Now, I would say that I’m not an explorer, as I had the right people with me to ensure we executed the journeys. I only describe myself as an explorer in the sense that exploration is our survival on the planet.
Could you explain your 50-year mission to protect Antarctica in more detail?
On our journey to the south pole, we walked under a hole in the ozone layer and had our faces and eyes seriously burned. On our journey to the north pole, we walked across an ice cap that was melting for the first time in recorded history. Upon returning from these expeditions and realising our survival on this planet is not somebody else’s problem, I questioned what I could do.

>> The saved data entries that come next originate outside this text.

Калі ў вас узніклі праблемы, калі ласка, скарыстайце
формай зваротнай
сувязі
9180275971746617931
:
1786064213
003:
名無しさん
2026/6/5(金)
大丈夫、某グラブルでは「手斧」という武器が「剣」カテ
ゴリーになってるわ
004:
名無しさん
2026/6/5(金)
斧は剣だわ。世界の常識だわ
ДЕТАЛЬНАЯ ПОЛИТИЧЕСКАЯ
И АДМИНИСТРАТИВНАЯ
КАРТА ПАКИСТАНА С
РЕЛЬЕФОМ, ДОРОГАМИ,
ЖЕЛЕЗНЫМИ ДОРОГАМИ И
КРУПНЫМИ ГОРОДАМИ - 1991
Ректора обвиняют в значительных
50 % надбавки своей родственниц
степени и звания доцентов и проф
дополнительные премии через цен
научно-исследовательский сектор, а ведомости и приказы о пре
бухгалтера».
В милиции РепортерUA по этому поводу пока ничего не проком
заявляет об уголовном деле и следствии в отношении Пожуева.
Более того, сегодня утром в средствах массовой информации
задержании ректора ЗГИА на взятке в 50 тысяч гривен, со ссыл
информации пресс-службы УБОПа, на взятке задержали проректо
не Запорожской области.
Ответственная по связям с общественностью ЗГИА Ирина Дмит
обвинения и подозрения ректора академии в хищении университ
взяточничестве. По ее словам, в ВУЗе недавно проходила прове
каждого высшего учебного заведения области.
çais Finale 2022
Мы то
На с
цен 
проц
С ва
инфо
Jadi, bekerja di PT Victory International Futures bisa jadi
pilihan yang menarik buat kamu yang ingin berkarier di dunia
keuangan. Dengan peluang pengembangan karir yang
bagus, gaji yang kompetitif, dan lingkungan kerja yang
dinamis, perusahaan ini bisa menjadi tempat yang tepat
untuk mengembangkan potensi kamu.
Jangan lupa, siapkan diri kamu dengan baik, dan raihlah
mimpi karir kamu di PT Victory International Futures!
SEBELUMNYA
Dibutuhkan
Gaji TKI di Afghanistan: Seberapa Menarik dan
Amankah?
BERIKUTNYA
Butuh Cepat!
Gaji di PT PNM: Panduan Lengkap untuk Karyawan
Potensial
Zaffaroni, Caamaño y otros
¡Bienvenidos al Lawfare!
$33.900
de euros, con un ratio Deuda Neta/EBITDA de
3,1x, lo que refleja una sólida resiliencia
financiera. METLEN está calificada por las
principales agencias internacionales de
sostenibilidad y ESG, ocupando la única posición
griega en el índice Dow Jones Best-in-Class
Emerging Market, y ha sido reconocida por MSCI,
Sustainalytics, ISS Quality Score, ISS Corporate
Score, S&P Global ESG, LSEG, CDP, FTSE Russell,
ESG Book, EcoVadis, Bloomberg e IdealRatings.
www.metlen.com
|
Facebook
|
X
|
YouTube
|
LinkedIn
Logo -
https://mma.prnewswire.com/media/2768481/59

I returned feeling down about the whole situation I had witnessed, because it seemed so big and no one was listening. It was Jacques Cousteau who gave me this mission to help preserve Antarctica. What that means is that right now, nobody owns Antarctica. It is the last great wilderness left on Earth and we all have a responsibility for it. In 2041, the agreements that preserve Antarctica can stop, can be changed, can be thrown away.